Oil price movements are an important component of headline inflation, and the declines in crude oil prices since mid-2014 have contributed to very low year-over-year headline inflation in the U.S., Bullard said. He added that once oil prices stabilize, headline inflation should return to the Federal Open Market Committee’s inflation target of 2 percent, although it might take longer than previously thought.
“Headline inflation will return to target once oil prices stabilize, but recent further declines in global oil prices are calling into question when such a stabilization may occur,” he said.
Bullard also discussed the possibility that inflation expectations are being influenced by the declining oil prices. “Inflation expectations in the U.S. may be falling. If so, this would put downward pressure on inflation,” he said.
Overall, however, Bullard suggested that relatively low oil prices remain a net positive for the U.S. economy. “For the macroeconomy as a whole, the relatively low crude oil prices the U.S. is enjoying today are likely a bullish factor,” he said, citing as an example the acceleration in real personal consumption expenditures growth from mid-2014 to mid-2015.
Oil Prices and Headline Inflation
While large movements in crude oil prices can substantially influence headline inflation, Bullard explained this influence is relatively short-lived once oil prices have stabilized. “The fall in crude oil prices to lower levels, even if maintained indefinitely, has only a one-time influence on the year-over-year inflation rate,” he said.
Bullard looked at two scenarios to show what the inflation rate would be once oil prices stabilize. The first scenario assumes that oil prices had stabilized at the November 2015 level of approximately $40 per barrel and that all other prices had continued to increase at the same pace as they did during 2015. Under this scenario, the headline consumer price index (CPI) inflation rate at the end of 2016 would be more than 2 percent, he said.

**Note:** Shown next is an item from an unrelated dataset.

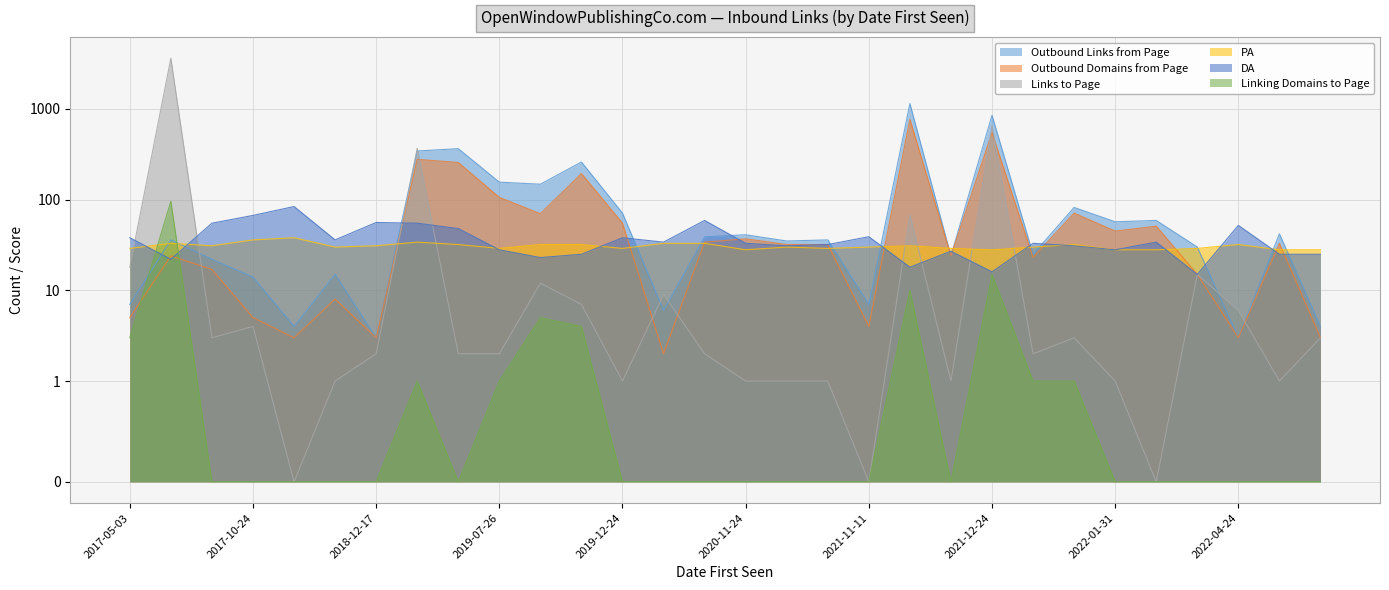

At which label does PA first exceed 30?

2017-06-19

In the second case, he described a scenario in which oil prices instead continue to fall and stabilize at $20 per barrel by June 2016. Under this scenario, the headline CPI inflation rate would be 0.6 percent at the end of 2016, and would not reach 2 percent until mid-2017. Thus, while the argument that headline inflation will return to target once oil prices stabilize appears to hold, Bullard noted that it takes longer for CPI inflation to return above 2 percent.
Oil Price Declines and Inflation Expectations
Traditional central banking suggests that policymakers should “look through” changes in crude oil and other commodity prices to gauge underlying trend inflation, Bullard stated. “However, one circumstance where one may be more concerned is when inflation expectations themselves begin to change due to the changes in crude oil prices,” he said.

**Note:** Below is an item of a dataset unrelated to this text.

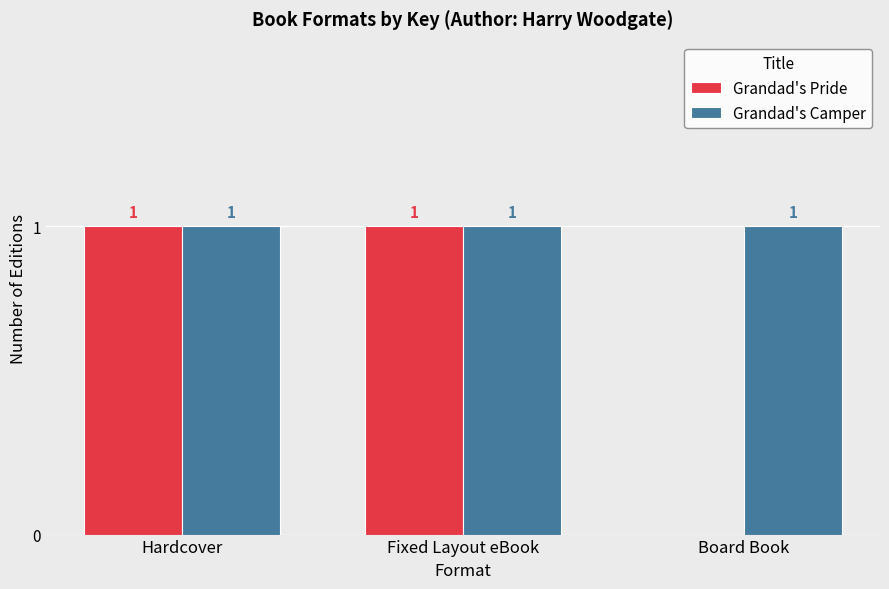

Is it true that Grandad's Camper equals 1 at Hardcover?

True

Bullard noted that expectations of inflation are a major determinant of actual inflation, according to macroeconomic theory. He explained that low inflation expectations may keep actual inflation lower, all else equal, making it more difficult for the Fed to return inflation to target.

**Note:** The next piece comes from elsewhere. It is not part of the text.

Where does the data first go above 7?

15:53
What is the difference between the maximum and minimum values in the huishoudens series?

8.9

Although longer-term inflation expectations in principle should be independent of movements in crude oil prices, Bullard pointed out that the correlation between the two variables has been very high over the past 18 months. In particular, he noted that market-based indicators of inflation expectations have fallen in tandem with the decline in oil prices since mid-2014.
“I have argued that market-based measures of inflation expectations have been unduly influenced by the large movements in crude oil prices,” Bullard said. “Nevertheless, with renewed declines in crude oil prices in recent weeks, the associated decline in market-based inflation expectations measures is becoming worrisome.”
Oil Prices and the U.S. Economy
Bullard reiterated that for the U.S. macroeconomy, relatively low crude oil prices remain a net positive.
“Automobile sales, for instance, have been strong,” he said. “More generally, real personal consumption expenditures growth accelerated during the period of the large drop in oil prices from mid-2014 to mid-2015. This could be viewed as mild evidence that the oil price decline is a bullish factor for the U.S.”